Return the stretch of the slope lesson from "2800 task 1 2800" through "to the football field.", copied word for word.

* begin Passage to read *

A common problem when students learn about the slope-intercept equation y = mx + b is that they mechanically substitute for m and b without understanding their meaning. This lesson is intended to provide students with a method for understanding that m is a rate of change and b is the value when x = 0. This kinesthetic activity allows students to form a physical interpretation of slope and y-intercept by running across a football field. Students will be able to verbalize the meaning of the equation to reinforce understanding and discover that slope (or rate of movement) is the same for all sets of points given a set of data with a linear relationship.

Preparation 

Create a set of index cards for each group of three students, with a different position at time 0 on each card. Each group should have unique set of index cards. Each group member will be assigned a different role on the football field for each of the three tasks. If a football field is not readily available, a hallway or other space can be used. Students should have a simple method for measuring their distance (e.g., number of blocks on the wall, tiles on the floor, etc.) so that they focus on the concept of movement as a rate of change rather than spending time measuring distance. Use the following criteria to create the three index cards for each group:

  • Task 1: Specify a starting location and a time.
  • Task 2: Specify a different starting location and a distance.
  • Task 3: Specify the same starting and ending location, along with a time.

An example set of index cards is shown below.

2800 task 1 2800 task 2 2800 task 3 

Football Field Activity 

Distribute page 1 of the How Did I Move? activity sheet, which includes a drawing of the field. Read the instructions on the page with students. Stress that students can only run from left to right, and they must begin at the field position specified on their index card. Inform students that they must move in a forward direction; they cannot run forward and then back again. Also, let them know that the remaining pages of the activity sheet will have them analyze the data they collect on the football field. Allow students to ask questions to clarify the tasks. When all student questions have been answered, take them to the football field.

pdficon How Did I Move? Activity Sheet 

2800 football 

At the field, provide each group with a set of 3 index cards, a stopwatch, and a pencil. Ask students to rotate through the roles of football player, recorder, and timer. Each player should run or act out the situation that corresponds to the data provided on his or her index card. When groups complete their tasks, distribute the remaining pages of the activity sheet. Students can either work on this at the field or, when all students have finished gathering their data, back in the classroom.

Completing the How Did I Move? Activity Sheet 

Students should work together in their groups to complete pages 2 and  3 of the activity sheet. Circulate among groups and help them with any difficulties they may have.

  • Question 2: When students plot their data, make sure each student plots 3 lines – one for each member of their group. Remind them to label each line with the runner's name.

* end Passage to read *
* begin Data records *

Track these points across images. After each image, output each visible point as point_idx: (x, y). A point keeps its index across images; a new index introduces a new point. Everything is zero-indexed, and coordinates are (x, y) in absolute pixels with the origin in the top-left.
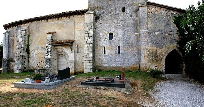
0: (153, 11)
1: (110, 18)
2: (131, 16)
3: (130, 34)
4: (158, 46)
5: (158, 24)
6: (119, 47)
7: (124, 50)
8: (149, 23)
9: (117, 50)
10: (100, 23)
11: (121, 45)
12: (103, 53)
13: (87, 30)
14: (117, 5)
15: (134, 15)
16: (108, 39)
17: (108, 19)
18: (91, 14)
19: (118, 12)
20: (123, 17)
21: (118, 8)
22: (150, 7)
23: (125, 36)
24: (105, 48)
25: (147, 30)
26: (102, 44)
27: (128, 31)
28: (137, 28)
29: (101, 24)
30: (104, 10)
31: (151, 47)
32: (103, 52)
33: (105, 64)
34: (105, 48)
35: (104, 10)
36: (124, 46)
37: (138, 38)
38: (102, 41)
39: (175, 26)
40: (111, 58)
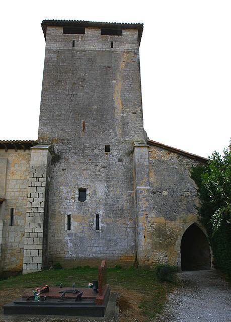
0: (158, 156)
1: (82, 160)
2: (120, 160)
3: (118, 191)
4: (168, 216)
5: (167, 178)
6: (97, 216)
7: (107, 224)
8: (152, 174)
9: (95, 222)
10: (61, 168)
11: (101, 213)
12: (66, 228)
13: (34, 180)
14: (94, 140)
15: (126, 160)
16: (77, 199)
17: (78, 161)
18: (44, 151)
19: (96, 151)
20: (105, 161)
21: (97, 146)
22: (153, 149)
23: (109, 195)
24: (69, 216)
25: (148, 187)
26: (65, 208)
27: (115, 186)
28: (131, 182)
29: (63, 170)
30: (70, 146)
31: (156, 217)
32: (66, 226)
33: (70, 253)
34: (69, 216)
35: (70, 146)
36: (107, 214)
37: (134, 201)
38: (64, 203)
39: (193, 182)
40: (81, 239)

* end Data records *

## Written answer:
2800 task 1 2800 task 2 2800 task 3 

Football Field Activity 

Distribute page 1 of the How Did I Move? activity sheet, which includes a drawing of the field. Read the instructions on the page with students. Stress that students can only run from left to right, and they must begin at the field position specified on their index card. Inform students that they must move in a forward direction; they cannot run forward and then back again. Also, let them know that the remaining pages of the activity sheet will have them analyze the data they collect on the football field. Allow students to ask questions to clarify the tasks. When all student questions have been answered, take them to the football field.